Exercise goal:
Exactly the lines from the one that contains "position:absolute; left:28px; top:84px;" through the end of the material below are to be output, the first and last included.

Dataset records:
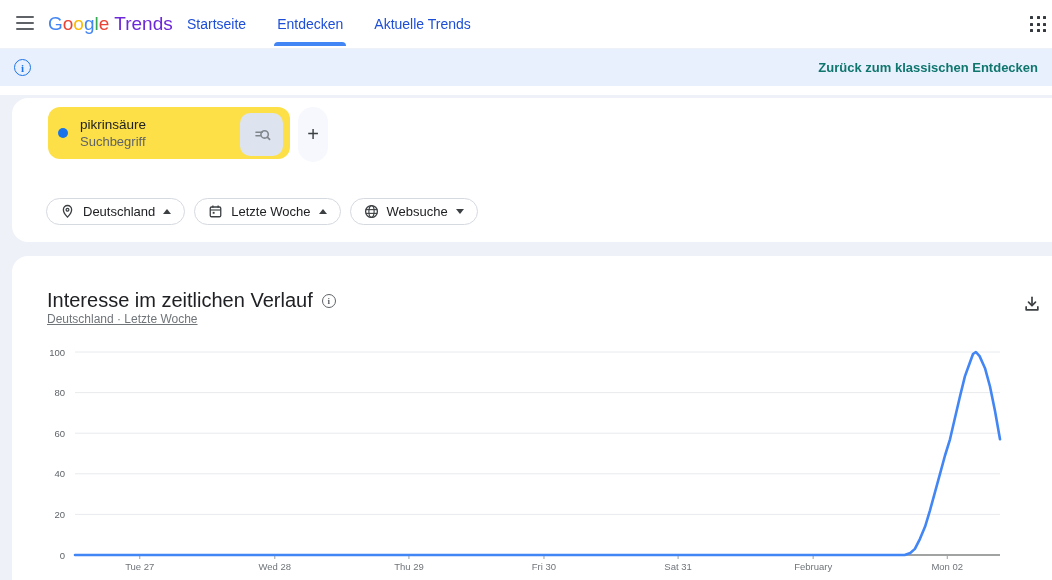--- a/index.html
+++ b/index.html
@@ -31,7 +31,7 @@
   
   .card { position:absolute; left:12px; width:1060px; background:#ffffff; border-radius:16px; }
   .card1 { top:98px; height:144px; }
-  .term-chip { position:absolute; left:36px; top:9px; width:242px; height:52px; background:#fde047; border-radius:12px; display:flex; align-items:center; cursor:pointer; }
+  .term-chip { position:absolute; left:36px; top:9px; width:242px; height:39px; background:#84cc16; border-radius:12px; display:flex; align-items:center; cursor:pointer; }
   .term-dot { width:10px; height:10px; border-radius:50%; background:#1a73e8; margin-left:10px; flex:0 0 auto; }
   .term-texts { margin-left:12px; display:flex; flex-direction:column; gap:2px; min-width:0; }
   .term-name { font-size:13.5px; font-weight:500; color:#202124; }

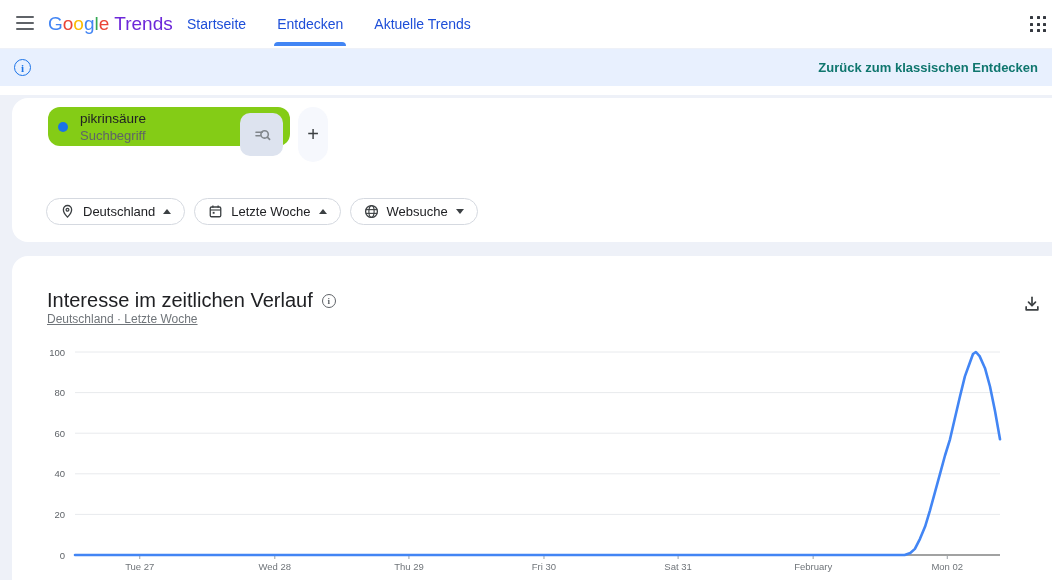--- a/index.html
+++ b/index.html
@@ -39,7 +39,7 @@
   .term-search-btn { position:absolute; right:7px; top:6px; width:43px; height:43px; background:#dde3ef; border-radius:10px; display:flex; align-items:center; justify-content:center; cursor:pointer; border:none; }
   .plus-btn { position:absolute; left:286px; top:9px; width:30px; height:55px; background:#f6f8fd; border:none; border-radius:15px; font-size:20px; font-weight:300; color:#3c4043; cursor:pointer; display:flex; align-items:center; justify-content:center; font-family:"Liberation Sans","DejaVu Sans",sans-serif; }
   .filters { position:absolute; left:34px; top:100px; display:flex; gap:9px; }
-  .filter-chip { height:27px; background:#ffffff; border:1px solid #d5d9e0; border-radius:14px; display:flex; align-items:center; gap:8px; padding:0 13px; font-size:13px; color:#202124; cursor:pointer; }
+  .filter-chip { height:27px; background:#ffffff; border:1px solid #d5d9e0; border-radius:14px; display:flex; align-items:center; gap:22px; padding:0 13px; font-size:13px; color:#202124; cursor:pointer; }
   .tri-up { width:0; height:0; border-left:4.5px solid transparent; border-right:4.5px solid transparent; border-bottom:5px solid #3c4043; }
   .tri-down { width:0; height:0; border-left:4.5px solid transparent; border-right:4.5px solid transparent; border-top:5px solid #3c4043; }
 

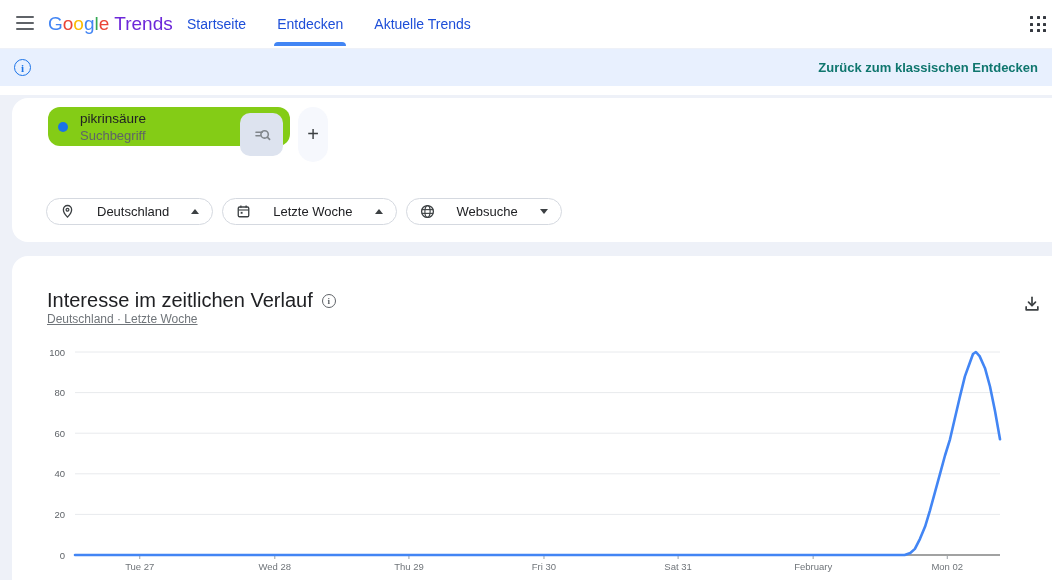--- a/index.html
+++ b/index.html
@@ -48,7 +48,7 @@
   .chart-title-row { position:absolute; left:35px; top:33px; display:flex; align-items:center; gap:9px; }
   .chart-title { font-size:20px; color:#202124; font-weight:400; }
   .info-circle-sm { width:14px; height:14px; border:1.3px solid #5f6368; border-radius:50%; color:#5f6368; font-size:9px; font-weight:700; display:flex; align-items:center; justify-content:center; cursor:pointer; font-family:"Liberation Serif","DejaVu Serif",serif; }
-  .chart-subtitle { position:absolute; left:35px; top:56px; font-size:12px; color:#70757a;text-decoration:underline; }
+  .chart-subtitle { position:absolute; left:35px; top:56px; font-size:12px; color:#70757a; }
   .download-btn { position:absolute; left:1008px; top:36px; width:24px; height:24px; background:none; border:none; cursor:pointer; display:flex; align-items:center; justify-content:center; }
   .trend-svg { position:absolute; left:28px; top:84px; }
   .trend-svg .grid { stroke:#e8eaed; stroke-width:1; }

Exercise response:
   .trend-svg { position:absolute; left:28px; top:84px; }
   .trend-svg .grid { stroke:#e8eaed; stroke-width:1; }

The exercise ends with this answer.